§ **Document text**:
2903a - Palmy Robotics A's Round Up Robot

Basic Specs:
-4 high strength motors on the base(geared for torque)
-4 normal strength motors on the arm(geared 12t to 36t, then 12t to 60t)
-Intake mechanism is a tube through the middle with intake rollers on the outside

The base is a 4 high strength motor cantilevered X type holonomic, with the high strength motors geared for torque. Each wheel has a quadrature encoder attached directly to the shaft. This base allows us to move in any direction, with enough torque to easily push goals around. The disadvantage of the cantilevered X base is that rings can very easily impede movement, but this problem can be solved by placing a suitable guard on the outside of the wheel. The frame in the middle of the base consists of 5 hole wide C channel attached together to make an X that is 35 holes long in each direction. The reasoning behind making the X base as wide as this, which is basically as wide as is practical within the 18" size limit, was to increase stability and prevent it from being tipped over easily, as would have been the problem with a smaller holonomic base. The disadvantage of this is that the size of the mechanism is restricted more than would have been the case with a smaller base.

The tower is made again of 5 hole C channel, and is 25 holes high. It is attached to a 35x5 piece of C channel via more C channel which attach the sides of the tower to the lip of the 35x5 C channel, and is extremely rigid in this configuration. However, a piece of rail across the rear reduces the twist which could occur. The 35x5 C channel is connected to the X base by 4 standoffs, which were a real pain to force into the holes due to the 45 degree offset. The tower is a total of 25 holes wide, with two pieces of 25x5 C channel spaced 5 holes apart on each side, to form supports for the gearing and the arms. In the middle are all of the electronics, with the Cortex mounted by 4 rubber links to absorb sudden shocks to the chassis.

The arm consists of two 35x2 rails per side, each attached to a 60t high strength gear via two screws. The 60t gets its power from a 12t gear, which is in turn connected to a 36t gear, which is fed power by two 12t gears, each being driven by a normal strength motor. The reasoning behind having each rail attached to a gear is to help spread the load across the system, rather than having it all placed on one gear, which can cause issues with the gear skipping if you try and hang with it. Having the gears connected in the way that they are results in a 25:1 gear ratio. The robot can easily lift itself up, and could have easily hung. We decided not to hang due to the minimal swing in points from one robot hanging on an alliance. The robot is built well enough to handle the stresses of hanging, as it has survived falling off a 3’ high desk twice ><

The mechanism consists of a basic upside down U frame which is attached to the end of the 4 rails from the arm. On each side of the U frame at the bottom is an intake roller constructed from modified parts from the tank tread upgrade kit, wrapped around a 6t gear. Another 6t gear is opposite this, which receives power via high strength chain from a motor mounted above it, due to the X chassis preventing directly driving the intake roller.

In the middle of the U frame is a tube constructed from polycarbonate, which is held together using wire sewn through a series of holes. This tube allows us to pick up rings much like the well loved needle design, but also allows us to descore by pushing the tube down over a goalpost. It has a total capacity of 6 rings, which is a disadvantage when descoring.

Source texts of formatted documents
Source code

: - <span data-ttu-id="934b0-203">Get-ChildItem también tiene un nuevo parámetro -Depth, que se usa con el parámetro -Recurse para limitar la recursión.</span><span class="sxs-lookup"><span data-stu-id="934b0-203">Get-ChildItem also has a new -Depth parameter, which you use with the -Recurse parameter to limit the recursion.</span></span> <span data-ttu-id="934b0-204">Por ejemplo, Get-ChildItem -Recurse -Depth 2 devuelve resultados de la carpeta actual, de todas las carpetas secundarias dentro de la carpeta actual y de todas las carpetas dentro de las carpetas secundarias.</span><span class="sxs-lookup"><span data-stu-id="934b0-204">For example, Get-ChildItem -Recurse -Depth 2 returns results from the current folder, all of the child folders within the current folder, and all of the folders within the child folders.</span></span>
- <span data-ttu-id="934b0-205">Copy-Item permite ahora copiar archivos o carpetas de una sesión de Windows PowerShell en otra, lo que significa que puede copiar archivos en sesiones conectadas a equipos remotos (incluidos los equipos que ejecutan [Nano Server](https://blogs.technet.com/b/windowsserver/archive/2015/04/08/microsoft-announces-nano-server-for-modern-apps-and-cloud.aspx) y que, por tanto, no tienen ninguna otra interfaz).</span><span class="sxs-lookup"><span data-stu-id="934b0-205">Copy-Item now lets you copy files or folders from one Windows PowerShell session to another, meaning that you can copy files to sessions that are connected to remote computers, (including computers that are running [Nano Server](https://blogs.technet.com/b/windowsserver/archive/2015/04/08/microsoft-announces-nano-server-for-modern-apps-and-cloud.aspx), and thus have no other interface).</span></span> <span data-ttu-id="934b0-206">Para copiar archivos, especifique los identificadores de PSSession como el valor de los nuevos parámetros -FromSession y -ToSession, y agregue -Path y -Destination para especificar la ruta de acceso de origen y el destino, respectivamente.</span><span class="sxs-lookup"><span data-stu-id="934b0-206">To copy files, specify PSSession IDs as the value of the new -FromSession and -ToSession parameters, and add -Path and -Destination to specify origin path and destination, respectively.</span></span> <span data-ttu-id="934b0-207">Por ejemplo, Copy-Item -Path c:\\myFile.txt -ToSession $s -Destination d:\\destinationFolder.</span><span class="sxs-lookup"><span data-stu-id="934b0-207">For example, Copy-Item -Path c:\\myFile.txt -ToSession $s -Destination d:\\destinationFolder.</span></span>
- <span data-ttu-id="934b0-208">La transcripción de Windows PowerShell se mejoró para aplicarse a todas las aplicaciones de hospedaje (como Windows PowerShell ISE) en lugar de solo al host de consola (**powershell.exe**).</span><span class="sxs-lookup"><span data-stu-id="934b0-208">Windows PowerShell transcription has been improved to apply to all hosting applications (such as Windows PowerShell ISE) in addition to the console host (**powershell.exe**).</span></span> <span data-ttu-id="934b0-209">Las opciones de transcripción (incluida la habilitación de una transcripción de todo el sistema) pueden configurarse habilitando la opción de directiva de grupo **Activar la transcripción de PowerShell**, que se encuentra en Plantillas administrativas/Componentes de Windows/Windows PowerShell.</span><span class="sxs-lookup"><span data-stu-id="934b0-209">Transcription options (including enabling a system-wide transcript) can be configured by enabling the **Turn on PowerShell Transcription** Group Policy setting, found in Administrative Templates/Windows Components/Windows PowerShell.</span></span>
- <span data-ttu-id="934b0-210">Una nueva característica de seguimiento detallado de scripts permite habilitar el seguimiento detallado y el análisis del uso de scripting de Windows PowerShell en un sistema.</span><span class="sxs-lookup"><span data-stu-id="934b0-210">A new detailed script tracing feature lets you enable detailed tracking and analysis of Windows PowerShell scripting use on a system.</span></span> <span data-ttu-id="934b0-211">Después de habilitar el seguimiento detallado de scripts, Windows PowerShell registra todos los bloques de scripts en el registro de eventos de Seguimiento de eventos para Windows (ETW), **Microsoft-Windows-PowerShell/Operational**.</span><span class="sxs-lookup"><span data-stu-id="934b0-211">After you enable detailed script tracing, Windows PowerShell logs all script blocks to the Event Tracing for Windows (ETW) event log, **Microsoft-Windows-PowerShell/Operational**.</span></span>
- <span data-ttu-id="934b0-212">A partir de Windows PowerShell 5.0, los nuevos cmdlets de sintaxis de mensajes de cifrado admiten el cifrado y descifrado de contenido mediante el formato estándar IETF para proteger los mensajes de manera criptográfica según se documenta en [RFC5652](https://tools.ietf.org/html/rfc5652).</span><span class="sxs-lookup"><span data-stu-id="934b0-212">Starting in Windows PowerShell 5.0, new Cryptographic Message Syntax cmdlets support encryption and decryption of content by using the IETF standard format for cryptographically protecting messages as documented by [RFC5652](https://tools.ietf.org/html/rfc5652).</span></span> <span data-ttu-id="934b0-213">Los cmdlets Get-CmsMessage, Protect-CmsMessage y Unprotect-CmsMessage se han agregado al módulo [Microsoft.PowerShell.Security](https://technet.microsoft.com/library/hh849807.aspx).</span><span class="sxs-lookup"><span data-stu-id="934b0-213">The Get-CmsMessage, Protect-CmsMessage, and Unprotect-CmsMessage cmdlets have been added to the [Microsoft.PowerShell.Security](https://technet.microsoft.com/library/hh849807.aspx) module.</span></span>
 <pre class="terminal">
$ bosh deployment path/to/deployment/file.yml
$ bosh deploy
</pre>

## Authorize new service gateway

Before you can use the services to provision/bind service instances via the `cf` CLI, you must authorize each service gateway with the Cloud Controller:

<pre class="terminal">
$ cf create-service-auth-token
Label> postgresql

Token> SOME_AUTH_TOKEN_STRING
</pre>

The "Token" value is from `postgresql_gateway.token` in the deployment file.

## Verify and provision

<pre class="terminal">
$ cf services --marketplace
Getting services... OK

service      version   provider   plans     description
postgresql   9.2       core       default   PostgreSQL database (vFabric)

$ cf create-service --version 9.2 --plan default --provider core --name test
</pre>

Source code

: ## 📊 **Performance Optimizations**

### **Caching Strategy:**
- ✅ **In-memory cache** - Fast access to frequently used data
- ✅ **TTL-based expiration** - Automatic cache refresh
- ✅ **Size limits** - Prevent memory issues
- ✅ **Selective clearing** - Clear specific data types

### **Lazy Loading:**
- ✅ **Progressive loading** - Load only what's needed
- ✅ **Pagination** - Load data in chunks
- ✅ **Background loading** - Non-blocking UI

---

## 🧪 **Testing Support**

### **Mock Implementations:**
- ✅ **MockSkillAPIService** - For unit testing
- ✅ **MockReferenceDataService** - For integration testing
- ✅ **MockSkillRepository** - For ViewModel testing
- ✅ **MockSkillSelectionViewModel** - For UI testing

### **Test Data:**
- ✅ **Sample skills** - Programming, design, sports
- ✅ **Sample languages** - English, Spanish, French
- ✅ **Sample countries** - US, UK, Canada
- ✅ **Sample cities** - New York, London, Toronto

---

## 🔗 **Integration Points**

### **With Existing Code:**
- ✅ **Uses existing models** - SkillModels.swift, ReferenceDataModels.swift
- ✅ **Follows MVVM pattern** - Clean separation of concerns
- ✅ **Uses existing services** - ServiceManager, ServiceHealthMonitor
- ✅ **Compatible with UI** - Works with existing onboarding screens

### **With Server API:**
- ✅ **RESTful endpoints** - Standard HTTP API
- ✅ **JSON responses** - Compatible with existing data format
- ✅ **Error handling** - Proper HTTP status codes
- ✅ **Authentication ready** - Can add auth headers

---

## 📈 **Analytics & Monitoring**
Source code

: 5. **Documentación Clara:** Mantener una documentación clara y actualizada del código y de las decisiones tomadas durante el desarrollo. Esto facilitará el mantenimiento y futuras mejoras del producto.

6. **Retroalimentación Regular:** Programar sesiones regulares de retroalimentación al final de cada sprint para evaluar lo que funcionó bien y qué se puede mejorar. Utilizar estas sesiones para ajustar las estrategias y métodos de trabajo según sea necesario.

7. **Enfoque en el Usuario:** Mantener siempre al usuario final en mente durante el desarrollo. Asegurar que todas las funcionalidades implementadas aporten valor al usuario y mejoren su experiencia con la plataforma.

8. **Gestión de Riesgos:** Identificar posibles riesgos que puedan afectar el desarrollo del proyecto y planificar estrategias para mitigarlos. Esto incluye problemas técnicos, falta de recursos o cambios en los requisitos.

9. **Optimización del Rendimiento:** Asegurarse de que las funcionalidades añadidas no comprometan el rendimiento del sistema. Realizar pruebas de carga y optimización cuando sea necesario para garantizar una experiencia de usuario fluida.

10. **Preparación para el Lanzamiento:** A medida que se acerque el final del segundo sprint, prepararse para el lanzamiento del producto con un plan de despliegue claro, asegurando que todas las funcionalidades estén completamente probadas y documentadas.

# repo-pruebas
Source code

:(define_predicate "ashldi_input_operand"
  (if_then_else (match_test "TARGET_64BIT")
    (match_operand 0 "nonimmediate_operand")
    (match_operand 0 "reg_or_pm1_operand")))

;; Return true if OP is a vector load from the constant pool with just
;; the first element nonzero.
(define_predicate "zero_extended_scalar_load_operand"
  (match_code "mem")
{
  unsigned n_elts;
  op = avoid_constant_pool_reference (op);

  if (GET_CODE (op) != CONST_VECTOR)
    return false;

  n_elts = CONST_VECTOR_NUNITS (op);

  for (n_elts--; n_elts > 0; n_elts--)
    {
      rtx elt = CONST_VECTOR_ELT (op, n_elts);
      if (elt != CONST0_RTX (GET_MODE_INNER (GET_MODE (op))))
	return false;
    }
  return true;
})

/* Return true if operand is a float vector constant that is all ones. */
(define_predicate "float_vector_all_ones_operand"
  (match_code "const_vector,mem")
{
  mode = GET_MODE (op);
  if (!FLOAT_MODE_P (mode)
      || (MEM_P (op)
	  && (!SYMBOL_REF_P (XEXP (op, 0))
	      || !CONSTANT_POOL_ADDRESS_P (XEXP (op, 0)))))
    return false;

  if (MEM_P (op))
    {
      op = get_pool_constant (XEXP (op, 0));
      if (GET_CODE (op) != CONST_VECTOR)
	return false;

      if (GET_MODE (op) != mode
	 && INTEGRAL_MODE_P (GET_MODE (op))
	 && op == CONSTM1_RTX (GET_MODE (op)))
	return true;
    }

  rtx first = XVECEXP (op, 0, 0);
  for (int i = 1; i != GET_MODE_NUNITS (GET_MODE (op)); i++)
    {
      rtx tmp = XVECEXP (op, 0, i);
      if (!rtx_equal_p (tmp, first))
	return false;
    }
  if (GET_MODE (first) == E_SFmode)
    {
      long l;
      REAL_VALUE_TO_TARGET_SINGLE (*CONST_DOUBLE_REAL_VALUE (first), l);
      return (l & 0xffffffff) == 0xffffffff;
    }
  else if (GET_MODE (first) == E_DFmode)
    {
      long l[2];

§ **Tasks and exercises**:
(1) Answer these from the robot description:
(a) How many holes high is the tower?
(b) What gear ratio does the arm's gearing produce?
(c) How many rings can the tube hold in total?
(2) Rewrite the part of the robot description that opens with the words containing "The mechanism consists" and closes with "disadvantage when descoring.", substituting "acrylic" for "polycarbonate".

§ **Task-by-task solutions**:
(1)
(a) 25 holes
(b) 25:1
(c) 6 rings

(2)
The mechanism consists of a basic upside down U frame which is attached to the end of the 4 rails from the arm. On each side of the U frame at the bottom is an intake roller constructed from modified parts from the tank tread upgrade kit, wrapped around a 6t gear. Another 6t gear is opposite this, which receives power via high strength chain from a motor mounted above it, due to the X chassis preventing directly driving the intake roller.

In the middle of the U frame is a tube constructed from acrylic, which is held together using wire sewn through a series of holes. This tube allows us to pick up rings much like the well loved needle design, but also allows us to descore by pushing the tube down over a goalpost. It has a total capacity of 6 rings, which is a disadvantage when descoring.